Bo Xilai Gets Revolutionary

Bo Xilai defends his crackdown on triads in Chongqing, quoting Marx and Mao to boot.

I talked a couple of weeks back about Chongqing Communist Party boss Bo Xilai, and how his crackdown on crime and graft had prompted some criticism for being heavy-handed, not least from the group ‘Chinese Human Rights Defenders’, which suggested  a number of suspects caught up in the crackdown had effectively been tortured.

Well, Bo last week defended the tactics employed against triads in the area and dismissed criticism as showing off and ‘spilling things (to smear the crackdown) from time to time.’

According to the South China Morning Post, Bo made the comments in response to questions posed during a meeting with high school students from around the country.

Bo is quoted as saying:

‘Some people praised our triad crackdown as bold and strategic, but our strategy is actually one of “not having a strategy”…We just charge ahead, handle the cases according to law, do whatever we should…and not be swayed by what other people say in our determination to convict these criminals.’

The article suggests that the rigorous defence, and Bo’s decision to later conclude his comments with revolutionary references to Mao Zedong and Karl Marx on the joy of struggle, indicate that Bo is determined to defend both the project and his political capital.
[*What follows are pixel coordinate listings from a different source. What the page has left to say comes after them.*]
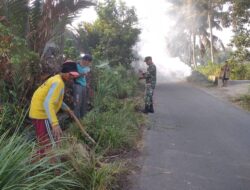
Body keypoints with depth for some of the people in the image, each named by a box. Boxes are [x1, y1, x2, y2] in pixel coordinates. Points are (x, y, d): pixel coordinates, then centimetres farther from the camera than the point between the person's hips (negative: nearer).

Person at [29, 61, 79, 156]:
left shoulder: (57, 79, 11)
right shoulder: (58, 82, -21)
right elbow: (48, 103, -33)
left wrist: (66, 107, 34)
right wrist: (55, 123, -40)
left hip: (39, 112, 10)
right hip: (42, 114, -10)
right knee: (51, 145, -4)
But as one analyst noted, Bo’s rhetoric appears to have shifted from legal procedures to a win-at-all-costs approach that fails to even pay lip service to respecting the law.

Meanwhile, an interesting piece today in Open Democracy by Chatham House’s Kerry Brown suggests that Bo may already at least have the advantage of standing out in a crop of future leaders that’s generally otherwise lacking ‘charisma, communication skills and an aptitude for public engagement.’
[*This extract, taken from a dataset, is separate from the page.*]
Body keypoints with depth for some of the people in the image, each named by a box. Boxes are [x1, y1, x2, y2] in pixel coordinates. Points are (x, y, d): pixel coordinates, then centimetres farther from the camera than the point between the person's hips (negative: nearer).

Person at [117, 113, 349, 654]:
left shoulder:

Brown says that Bo is one of only two members of the full Politburo (along with Li Yuanchao, secretary of the CPC Jiangsu Provincial Committee and chairman of the Standing Committee of the Jiangsu Provincial People's Congress) who are fluent in English.

Writing with Loh Su-hsing, Brown argues that this insularism (none of the 62 provincial heads has received an academic degree outside China) could pose real problems for a future leadership in a country where ‘the international demands…are becoming more pressing and multifaceted, the aspirations of the population higher and (in line with its changing profile) diverse. The Communist Party too, whose survival over the two post-cold-war decades reflects its adaptability as well as tenacity, must evolve correspondingly.’

Will Bo bring some of the same zeal for reform to his next political post as he is exhibiting on getting there?